Nitekim hemen ertesi gün onca kadın ve kadın örgütü, erkek şiddetinin devletçe nasıl sistemli olarak korunup kollandığını, teşvik edildiğini ortaya dökmeye koyuldular. Çünkü erkek şiddeti denen, daha da derin mesele Türkiye'de ele alınırken kaçınılmaz olarak öncelikle uğraşılması gereken boyutu bu. Bunun köklülüğüne, sürekliliğine vurgu yapanı hükümeti savunuyor sanmak idraksizlik, böyle olmadığını bile bile insan karalama amacıyla bu yola sapmak hilekârlık. Erkek şiddeti dökümü yapan kadınlara "boşverin geçmişi" deseydiniz ya, sıkıyorsa!

İktidar propaganda aygıtında bile çirkin duran bu canlı türünün muhalif saflarda maalesef bu kadar bol bulunması, demokrasi-özgürlük hareketini zayıflatıyor. Çünkü doğruluk dürüstlük muktedire, sağcıya gerekmez, bize gerekir. Biz ihtiraslı otokratların iki dudağının arasına sıkışmış çalma çırpma düzeni kurmak istemiyoruz, değil mi; bizim başka, güzel amaçlarımız var; yok mu? Cahil, kötücül, linççi, mütemadiyen sebep değil fail odaklı düşünen bir değişim ve özgürlük hareketi olamaz. İş kötülüğe gelirse hep kötüler kazanır.

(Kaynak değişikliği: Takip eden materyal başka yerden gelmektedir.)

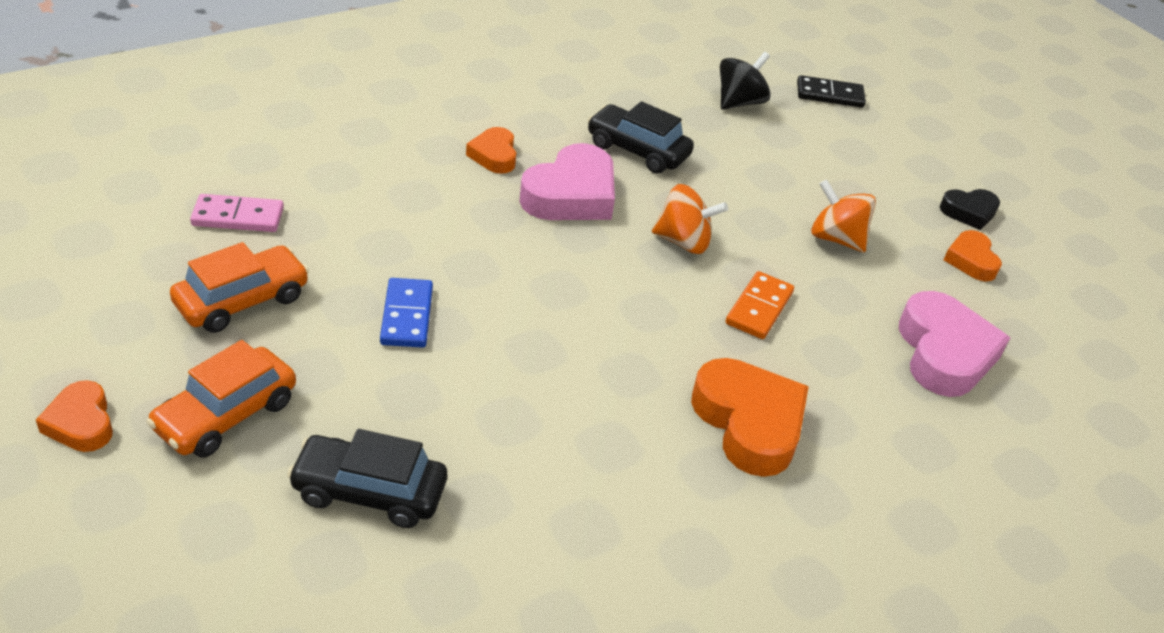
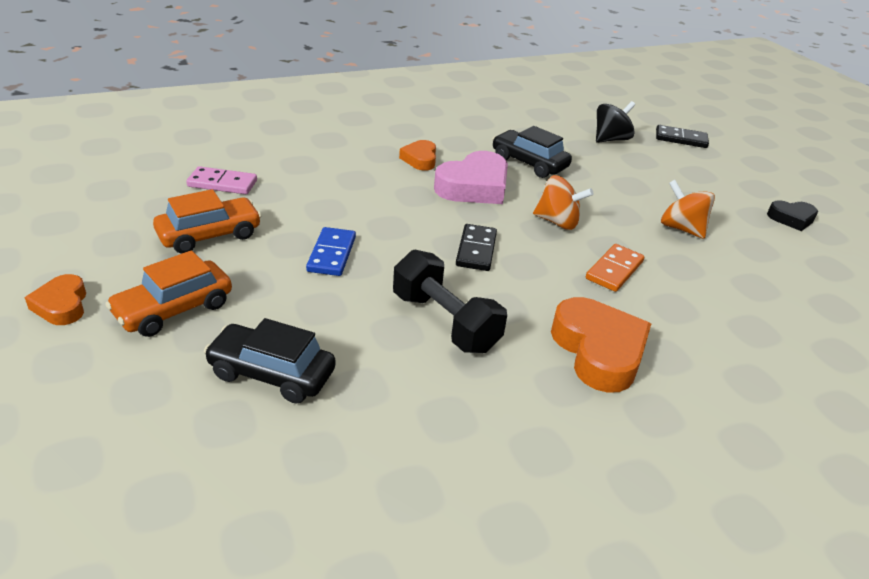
camera: 10 degrees right, 5 degrees down
pink heart [899,291,1010,397] -> none
orange heart [944,230,1002,281] -> none
none -> black dumbbell [393,250,507,353]
none -> black domino [456,224,497,271]

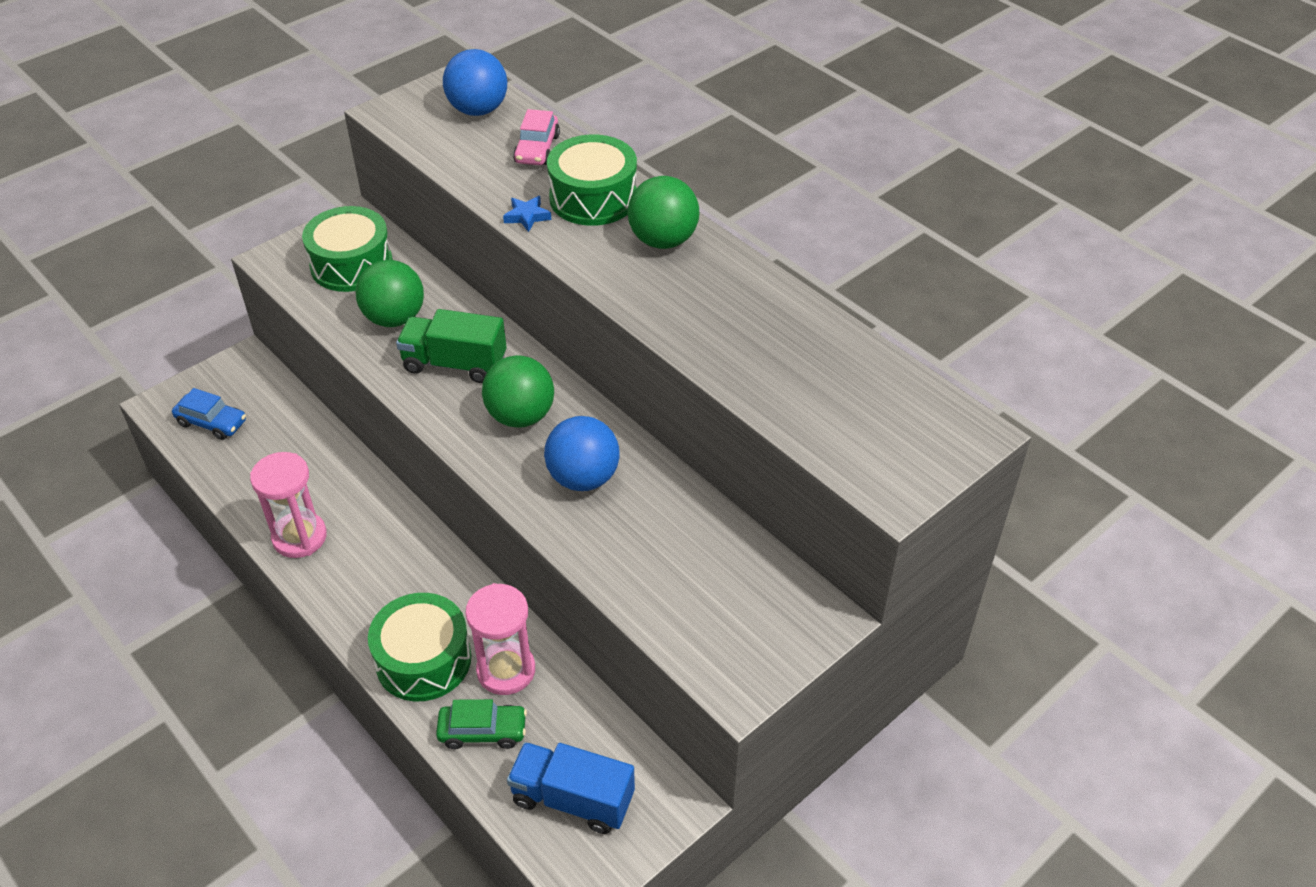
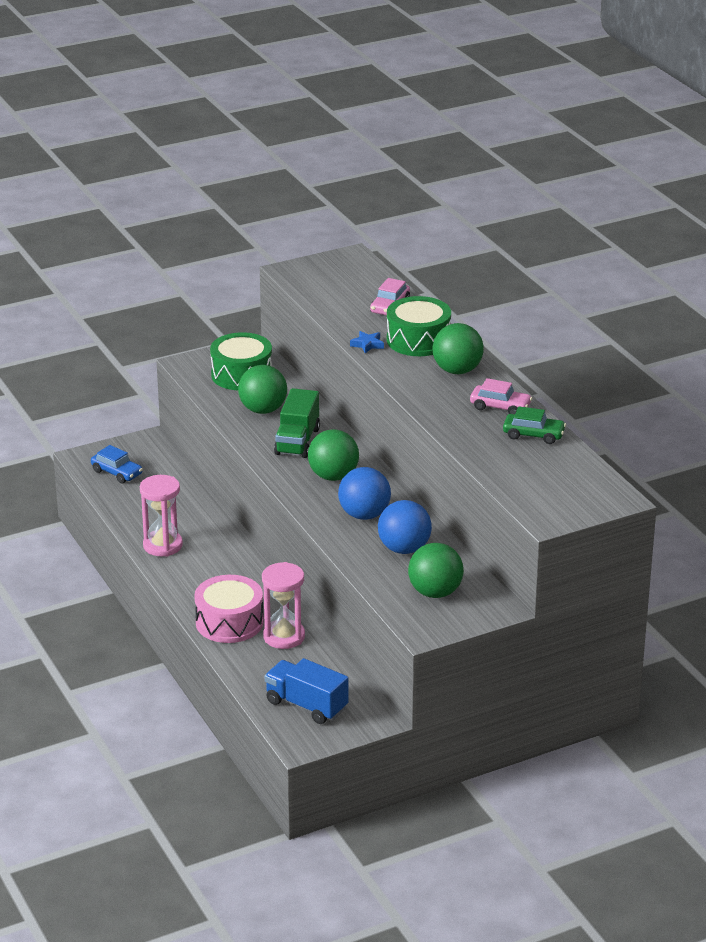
camera: 15 degrees right, 15 degrees down
green drum [368,593,471,701] -> pink drum [194,575,264,643]
green truck [396,309,507,383] -> green truck turned 105 degrees counterclockwise [274,388,320,458]
green car [436,699,527,749] -> green car moved to [503,406,566,444]
blue ball [443,49,507,116] -> blue ball moved to [378,500,432,554]
none -> green ball [408,543,464,598]
none -> pink car [470,378,532,414]

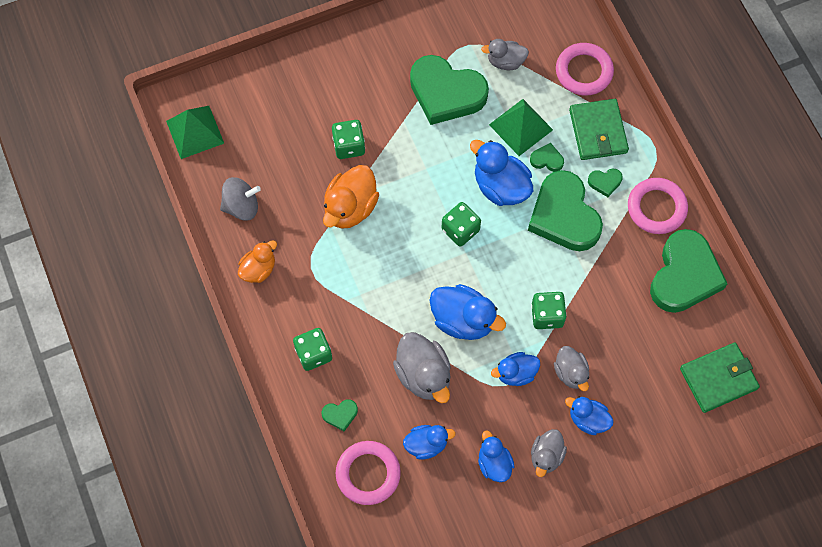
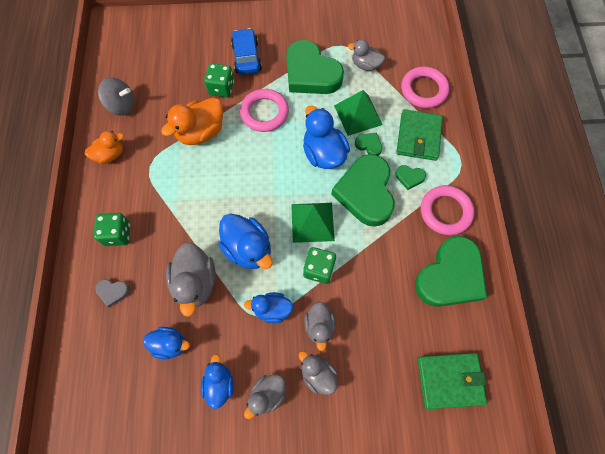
camera: 20 degrees right, 0 degrees up
green pyramid [166,106,224,159] -> green pyramid moved to [291,203,335,243]
green heart [322,400,358,431] -> grey heart [95,279,130,307]
pink ring [336,441,401,505] -> pink ring moved to [240,89,289,132]
green dice [442,202,481,247] -> none
blue duck [565,396,614,435] -> grey duck [299,351,338,395]
none -> blue car [231,28,262,75]

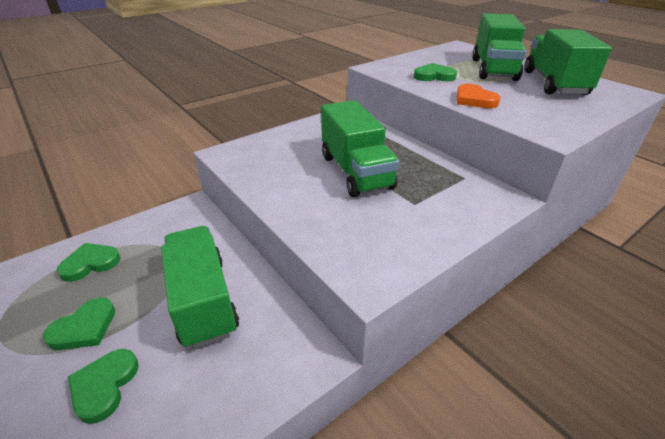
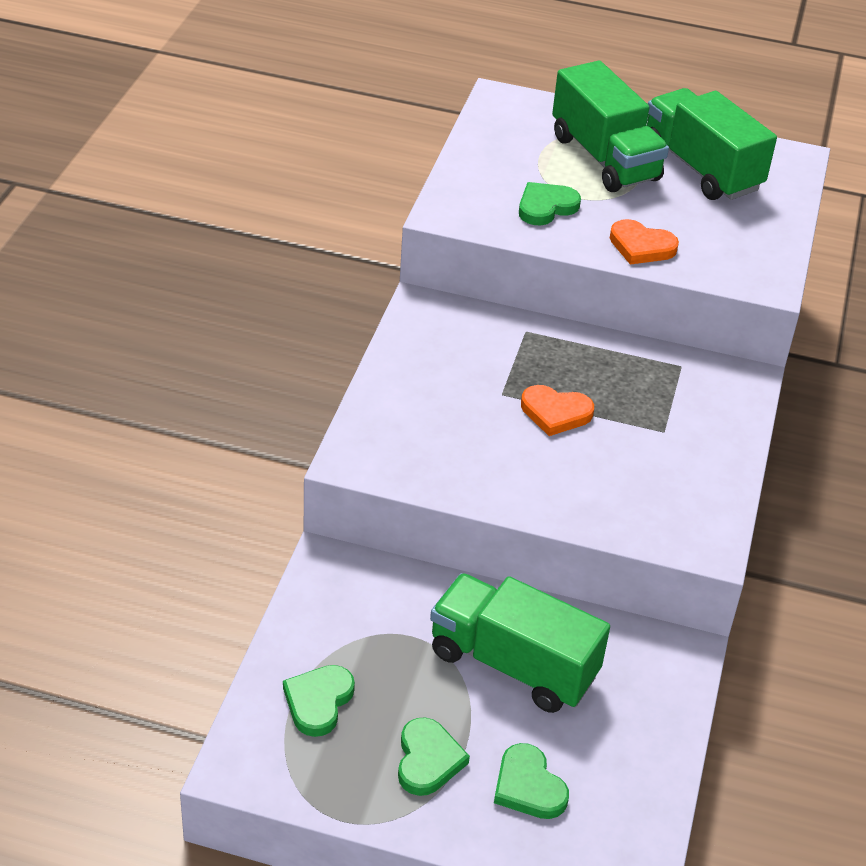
camera: 40 degrees left, 5 degrees up
green truck [321,100,399,197] -> orange heart [521,385,594,436]

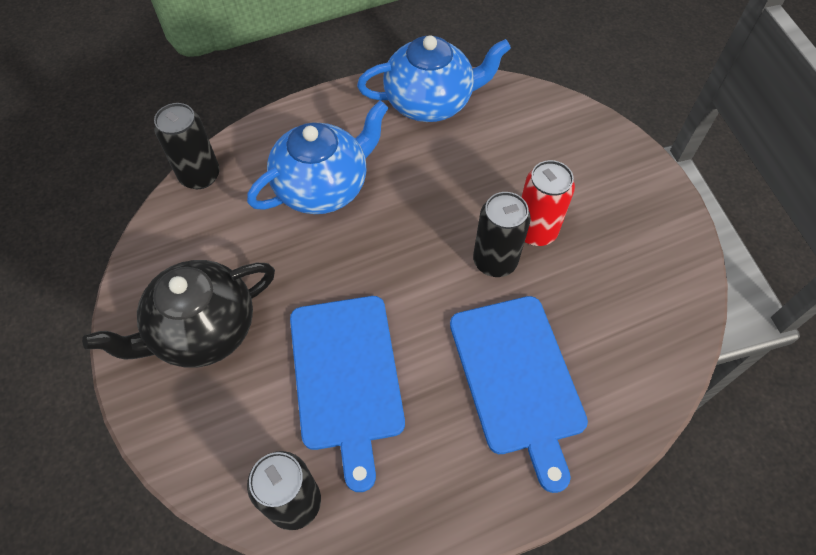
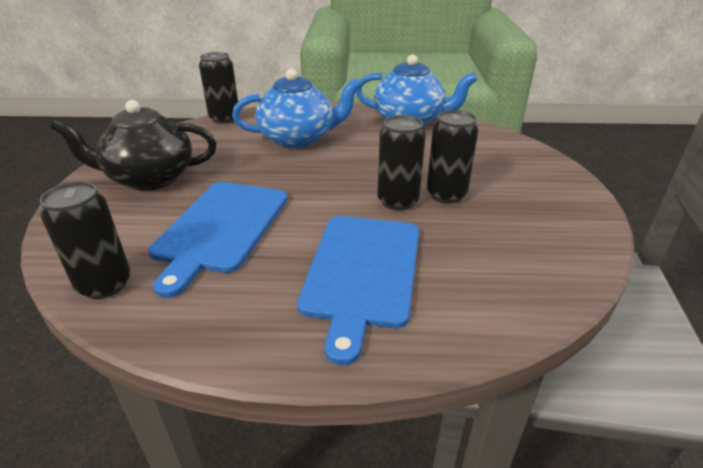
camera: 25 degrees right, 25 degrees down
red can [522,160,575,246] -> black can [427,110,478,203]

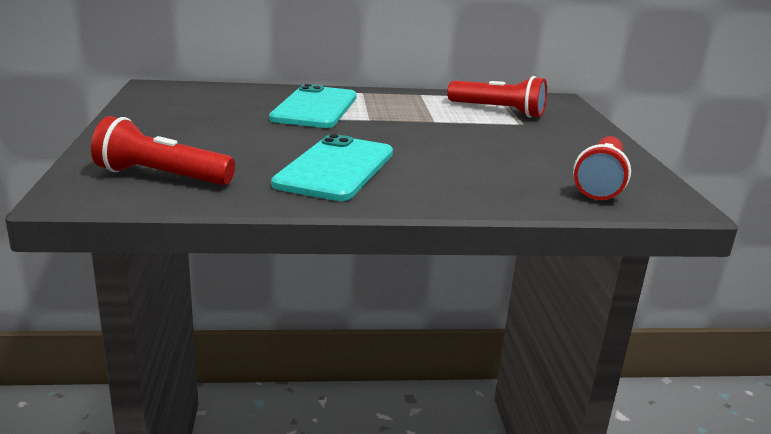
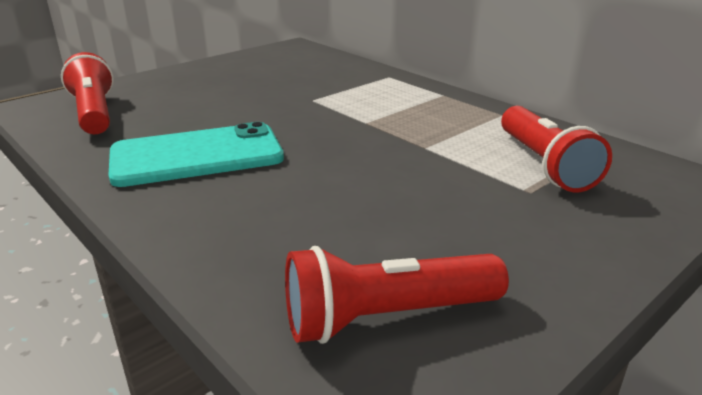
camera: 55 degrees right, 5 degrees up
turquoise phone [269,84,357,128] -> none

Bizim memleketimizde insanlar niye hiç dümdüz yanlış yapamıyor, yanlış gözlemiş, eksik değerlendirmiş, hesaba katamamış, sağlıklı sonuç çıkaramamış falan olmuyor da her kararlarını birtakım gizli niyetlerle, her tavırlarını çıkar uğruna almış sayılıyorlar, bunu da başka zaman konuşalım.